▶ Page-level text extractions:
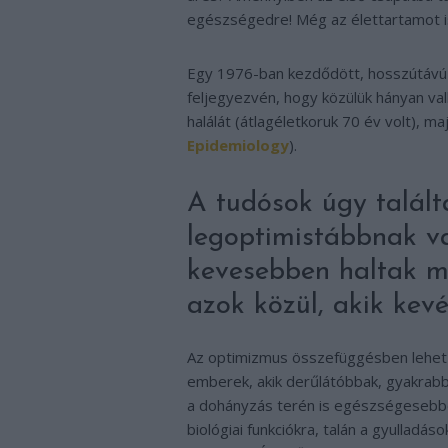
egészségedre! Még az élettartamot is
Egy 1976-ban kezdődött, hosszútávú v
feljegyezvén, hogy közülük hányan val
halálát (átlagéletkoruk 70 év volt), m
Epidemiology
).
A tudósok úgy talált
legoptimistábbnak v
kevesebben haltak m
azok közül, akik kev
Az optimizmus összefüggésben lehet a
emberek, akik derűlátóbbak, gyakrab
a dohányzás terén is egészségesebbe
biológiai funkciókra, talán a gyullad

▶ Requirement: Repeat every line above exactly, but omit all images.

▶ Exercise solution:
egészségedre! Még az élettartamot is
Egy 1976-ban kezdődött, hosszútávú v
feljegyezvén, hogy közülük hányan val
halálát (átlagéletkoruk 70 év volt), m
Epidemiology
).
A tudósok úgy talált
legoptimistábbnak v
kevesebben haltak m
azok közül, akik kev
Az optimizmus összefüggésben lehet a
emberek, akik derűlátóbbak, gyakrab
a dohányzás terén is egészségesebbe
biológiai funkciókra, talán a gyullad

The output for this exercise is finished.